(Stored data entries)

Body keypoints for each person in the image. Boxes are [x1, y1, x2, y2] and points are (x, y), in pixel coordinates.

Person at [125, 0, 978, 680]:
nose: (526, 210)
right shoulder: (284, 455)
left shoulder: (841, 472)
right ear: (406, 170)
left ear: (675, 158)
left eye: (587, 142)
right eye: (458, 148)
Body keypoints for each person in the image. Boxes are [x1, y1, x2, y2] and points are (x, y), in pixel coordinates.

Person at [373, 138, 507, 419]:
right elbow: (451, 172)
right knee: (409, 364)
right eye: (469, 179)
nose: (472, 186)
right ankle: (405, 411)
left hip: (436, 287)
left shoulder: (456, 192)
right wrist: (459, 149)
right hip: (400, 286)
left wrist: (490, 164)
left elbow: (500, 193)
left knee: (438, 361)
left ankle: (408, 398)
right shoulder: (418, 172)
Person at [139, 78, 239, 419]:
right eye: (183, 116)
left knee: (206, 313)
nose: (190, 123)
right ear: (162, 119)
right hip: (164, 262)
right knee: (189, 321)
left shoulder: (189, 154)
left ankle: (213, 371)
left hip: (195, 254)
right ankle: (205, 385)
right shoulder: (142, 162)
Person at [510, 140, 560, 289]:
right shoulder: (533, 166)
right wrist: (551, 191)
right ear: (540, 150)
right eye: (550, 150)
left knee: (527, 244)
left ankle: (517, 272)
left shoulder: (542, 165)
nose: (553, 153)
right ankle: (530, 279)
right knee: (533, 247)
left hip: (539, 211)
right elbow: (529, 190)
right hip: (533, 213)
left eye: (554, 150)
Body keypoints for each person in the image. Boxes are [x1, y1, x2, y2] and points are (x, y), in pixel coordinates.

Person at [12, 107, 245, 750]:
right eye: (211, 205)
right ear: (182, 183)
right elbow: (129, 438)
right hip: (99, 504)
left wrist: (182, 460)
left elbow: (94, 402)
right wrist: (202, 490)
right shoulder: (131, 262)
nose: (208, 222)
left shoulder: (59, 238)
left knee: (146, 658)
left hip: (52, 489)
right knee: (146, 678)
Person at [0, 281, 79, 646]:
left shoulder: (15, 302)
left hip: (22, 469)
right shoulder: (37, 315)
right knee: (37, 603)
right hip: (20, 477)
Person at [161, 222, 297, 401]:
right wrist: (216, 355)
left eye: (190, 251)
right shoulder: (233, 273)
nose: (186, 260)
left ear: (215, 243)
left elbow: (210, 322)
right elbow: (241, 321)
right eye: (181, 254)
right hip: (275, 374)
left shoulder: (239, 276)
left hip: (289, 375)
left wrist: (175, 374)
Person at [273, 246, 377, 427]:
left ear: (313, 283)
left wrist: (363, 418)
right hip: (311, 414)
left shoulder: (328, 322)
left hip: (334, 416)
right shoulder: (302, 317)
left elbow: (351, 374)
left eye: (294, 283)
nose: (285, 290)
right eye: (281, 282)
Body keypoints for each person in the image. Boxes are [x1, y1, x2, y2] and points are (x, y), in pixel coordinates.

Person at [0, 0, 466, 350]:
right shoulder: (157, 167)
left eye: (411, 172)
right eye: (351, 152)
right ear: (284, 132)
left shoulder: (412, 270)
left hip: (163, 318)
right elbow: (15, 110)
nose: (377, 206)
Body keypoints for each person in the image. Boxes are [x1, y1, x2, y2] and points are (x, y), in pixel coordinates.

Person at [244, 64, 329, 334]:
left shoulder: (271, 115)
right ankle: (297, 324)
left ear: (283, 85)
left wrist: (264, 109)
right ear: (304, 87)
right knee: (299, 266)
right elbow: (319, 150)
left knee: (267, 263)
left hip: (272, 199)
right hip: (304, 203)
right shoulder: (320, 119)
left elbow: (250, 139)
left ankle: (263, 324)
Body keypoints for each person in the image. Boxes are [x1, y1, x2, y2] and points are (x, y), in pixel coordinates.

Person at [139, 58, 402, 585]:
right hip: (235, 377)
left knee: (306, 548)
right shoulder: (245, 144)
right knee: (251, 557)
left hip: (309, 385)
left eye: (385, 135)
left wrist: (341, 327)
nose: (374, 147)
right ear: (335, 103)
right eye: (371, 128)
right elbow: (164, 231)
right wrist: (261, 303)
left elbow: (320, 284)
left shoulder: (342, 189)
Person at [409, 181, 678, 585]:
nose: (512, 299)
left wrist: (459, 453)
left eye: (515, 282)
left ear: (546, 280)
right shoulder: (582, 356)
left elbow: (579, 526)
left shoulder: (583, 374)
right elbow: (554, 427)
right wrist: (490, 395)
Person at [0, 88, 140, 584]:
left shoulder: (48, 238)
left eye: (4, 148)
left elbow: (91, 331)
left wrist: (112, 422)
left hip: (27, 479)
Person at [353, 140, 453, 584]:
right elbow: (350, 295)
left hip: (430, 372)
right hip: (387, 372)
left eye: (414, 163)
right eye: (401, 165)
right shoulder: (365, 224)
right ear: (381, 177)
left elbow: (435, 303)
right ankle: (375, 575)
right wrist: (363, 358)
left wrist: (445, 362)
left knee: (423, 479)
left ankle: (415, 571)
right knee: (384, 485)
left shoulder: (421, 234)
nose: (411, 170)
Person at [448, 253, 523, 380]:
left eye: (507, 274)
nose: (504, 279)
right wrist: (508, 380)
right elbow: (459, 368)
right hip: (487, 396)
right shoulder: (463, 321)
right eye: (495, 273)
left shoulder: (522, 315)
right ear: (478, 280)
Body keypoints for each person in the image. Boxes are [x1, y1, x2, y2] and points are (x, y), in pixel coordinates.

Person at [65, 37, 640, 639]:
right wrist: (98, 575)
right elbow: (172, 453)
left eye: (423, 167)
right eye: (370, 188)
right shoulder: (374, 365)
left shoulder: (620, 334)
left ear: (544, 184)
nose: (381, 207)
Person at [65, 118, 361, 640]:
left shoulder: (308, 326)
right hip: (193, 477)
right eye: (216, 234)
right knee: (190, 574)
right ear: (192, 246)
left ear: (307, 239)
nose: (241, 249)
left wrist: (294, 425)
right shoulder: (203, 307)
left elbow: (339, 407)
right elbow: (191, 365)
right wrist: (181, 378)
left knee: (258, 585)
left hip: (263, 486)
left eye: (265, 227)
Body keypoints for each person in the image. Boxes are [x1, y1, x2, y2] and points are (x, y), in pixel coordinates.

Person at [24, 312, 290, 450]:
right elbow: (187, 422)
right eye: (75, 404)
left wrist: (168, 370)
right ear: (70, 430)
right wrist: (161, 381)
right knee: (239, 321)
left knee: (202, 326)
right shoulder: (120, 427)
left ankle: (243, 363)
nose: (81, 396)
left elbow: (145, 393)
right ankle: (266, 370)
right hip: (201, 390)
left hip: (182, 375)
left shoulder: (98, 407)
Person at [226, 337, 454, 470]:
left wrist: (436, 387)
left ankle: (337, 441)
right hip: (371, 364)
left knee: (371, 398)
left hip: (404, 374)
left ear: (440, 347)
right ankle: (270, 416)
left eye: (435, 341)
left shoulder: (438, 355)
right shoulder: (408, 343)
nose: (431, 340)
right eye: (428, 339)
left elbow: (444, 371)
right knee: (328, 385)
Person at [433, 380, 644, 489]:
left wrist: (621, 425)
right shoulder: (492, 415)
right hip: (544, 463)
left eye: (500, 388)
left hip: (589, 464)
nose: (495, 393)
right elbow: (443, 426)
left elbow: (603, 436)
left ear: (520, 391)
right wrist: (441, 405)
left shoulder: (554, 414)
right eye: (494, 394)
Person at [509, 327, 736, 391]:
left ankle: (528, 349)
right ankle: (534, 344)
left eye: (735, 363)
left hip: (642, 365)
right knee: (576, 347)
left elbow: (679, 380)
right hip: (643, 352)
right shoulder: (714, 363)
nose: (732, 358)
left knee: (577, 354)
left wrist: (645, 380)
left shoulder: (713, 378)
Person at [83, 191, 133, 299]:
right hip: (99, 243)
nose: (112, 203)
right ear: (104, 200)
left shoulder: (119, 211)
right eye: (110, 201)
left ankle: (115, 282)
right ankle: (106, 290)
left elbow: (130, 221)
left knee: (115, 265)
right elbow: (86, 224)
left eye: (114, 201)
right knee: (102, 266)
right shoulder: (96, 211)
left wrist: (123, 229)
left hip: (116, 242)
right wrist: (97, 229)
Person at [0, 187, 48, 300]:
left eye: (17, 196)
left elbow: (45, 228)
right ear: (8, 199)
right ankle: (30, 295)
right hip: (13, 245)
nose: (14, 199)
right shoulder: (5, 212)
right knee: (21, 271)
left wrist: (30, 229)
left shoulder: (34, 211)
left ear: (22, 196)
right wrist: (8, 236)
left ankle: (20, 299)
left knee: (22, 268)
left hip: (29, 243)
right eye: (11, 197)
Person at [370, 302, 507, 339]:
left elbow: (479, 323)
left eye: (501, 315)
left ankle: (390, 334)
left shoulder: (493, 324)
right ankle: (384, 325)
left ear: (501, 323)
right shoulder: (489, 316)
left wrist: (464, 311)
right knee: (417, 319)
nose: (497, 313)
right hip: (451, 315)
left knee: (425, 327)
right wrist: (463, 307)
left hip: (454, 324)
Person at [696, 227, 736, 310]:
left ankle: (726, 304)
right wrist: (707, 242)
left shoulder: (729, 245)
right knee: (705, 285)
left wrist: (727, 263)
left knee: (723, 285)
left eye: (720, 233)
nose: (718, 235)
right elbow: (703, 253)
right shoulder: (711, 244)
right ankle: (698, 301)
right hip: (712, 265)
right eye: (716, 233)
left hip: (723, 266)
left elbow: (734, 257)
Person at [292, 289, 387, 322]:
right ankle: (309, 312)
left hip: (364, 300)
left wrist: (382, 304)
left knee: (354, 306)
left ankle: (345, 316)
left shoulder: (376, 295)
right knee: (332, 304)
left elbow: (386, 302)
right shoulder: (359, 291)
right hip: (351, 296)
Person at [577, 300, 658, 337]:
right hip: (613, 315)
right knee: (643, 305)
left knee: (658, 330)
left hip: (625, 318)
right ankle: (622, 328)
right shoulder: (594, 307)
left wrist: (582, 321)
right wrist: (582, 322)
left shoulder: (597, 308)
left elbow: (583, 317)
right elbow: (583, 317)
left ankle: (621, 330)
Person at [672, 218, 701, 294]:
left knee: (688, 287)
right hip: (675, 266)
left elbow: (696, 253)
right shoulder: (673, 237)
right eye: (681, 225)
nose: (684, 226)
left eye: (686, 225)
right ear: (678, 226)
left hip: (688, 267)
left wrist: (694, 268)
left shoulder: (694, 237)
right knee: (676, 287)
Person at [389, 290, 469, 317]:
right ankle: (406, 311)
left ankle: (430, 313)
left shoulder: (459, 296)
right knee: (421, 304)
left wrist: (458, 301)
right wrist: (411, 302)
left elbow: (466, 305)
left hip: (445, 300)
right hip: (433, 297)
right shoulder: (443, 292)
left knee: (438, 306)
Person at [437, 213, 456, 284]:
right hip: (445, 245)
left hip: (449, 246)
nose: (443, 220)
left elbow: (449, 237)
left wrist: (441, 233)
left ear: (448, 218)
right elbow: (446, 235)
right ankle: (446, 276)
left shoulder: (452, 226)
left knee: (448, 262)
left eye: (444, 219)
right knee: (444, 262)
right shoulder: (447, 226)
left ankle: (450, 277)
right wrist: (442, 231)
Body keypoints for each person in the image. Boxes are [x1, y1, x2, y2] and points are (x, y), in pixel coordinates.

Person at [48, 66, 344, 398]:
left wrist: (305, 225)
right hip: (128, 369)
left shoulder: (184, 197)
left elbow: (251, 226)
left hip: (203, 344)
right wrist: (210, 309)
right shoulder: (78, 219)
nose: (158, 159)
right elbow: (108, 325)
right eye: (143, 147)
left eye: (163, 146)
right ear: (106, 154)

▶ **WORK INSTRUCTIONS**: Quote every line from the beginning of the entries up to and including the line that contains "right shoulder: (131, 262)".

▶ **OUTPUT OF THE TASK**:
Body keypoints for each person in the image. Boxes are [x1, y1, x2, y2] and points are (x, y), in pixel coordinates.

Person at [125, 0, 978, 680]:
nose: (526, 210)
right shoulder: (284, 455)
left shoulder: (841, 472)
right ear: (406, 170)
left ear: (675, 158)
left eye: (587, 142)
right eye: (458, 148)
Body keypoints for each person in the image. Boxes are [x1, y1, x2, y2] and points are (x, y), in pixel coordinates.

Person at [373, 138, 507, 419]:
right elbow: (451, 172)
right knee: (409, 364)
right eye: (469, 179)
nose: (472, 186)
right ankle: (405, 411)
left hip: (436, 287)
left shoulder: (456, 192)
right wrist: (459, 149)
right hip: (400, 286)
left wrist: (490, 164)
left elbow: (500, 193)
left knee: (438, 361)
left ankle: (408, 398)
right shoulder: (418, 172)
Person at [139, 78, 239, 419]:
right eye: (183, 116)
left knee: (206, 313)
nose: (190, 123)
right ear: (162, 119)
right hip: (164, 262)
right knee: (189, 321)
left shoulder: (189, 154)
left ankle: (213, 371)
left hip: (195, 254)
right ankle: (205, 385)
right shoulder: (142, 162)
Person at [510, 140, 560, 289]:
right shoulder: (533, 166)
right wrist: (551, 191)
right ear: (540, 150)
right eye: (550, 150)
left knee: (527, 244)
left ankle: (517, 272)
left shoulder: (542, 165)
nose: (553, 153)
right ankle: (530, 279)
right knee: (533, 247)
left hip: (539, 211)
right elbow: (529, 190)
right hip: (533, 213)
left eye: (554, 150)
Body keypoints for each person in the image. Boxes are [x1, y1, x2, y2] and points are (x, y), in pixel coordinates.

Person at [12, 107, 245, 750]:
right eye: (211, 205)
right ear: (182, 183)
right elbow: (129, 438)
right hip: (99, 504)
left wrist: (182, 460)
left elbow: (94, 402)
right wrist: (202, 490)
right shoulder: (131, 262)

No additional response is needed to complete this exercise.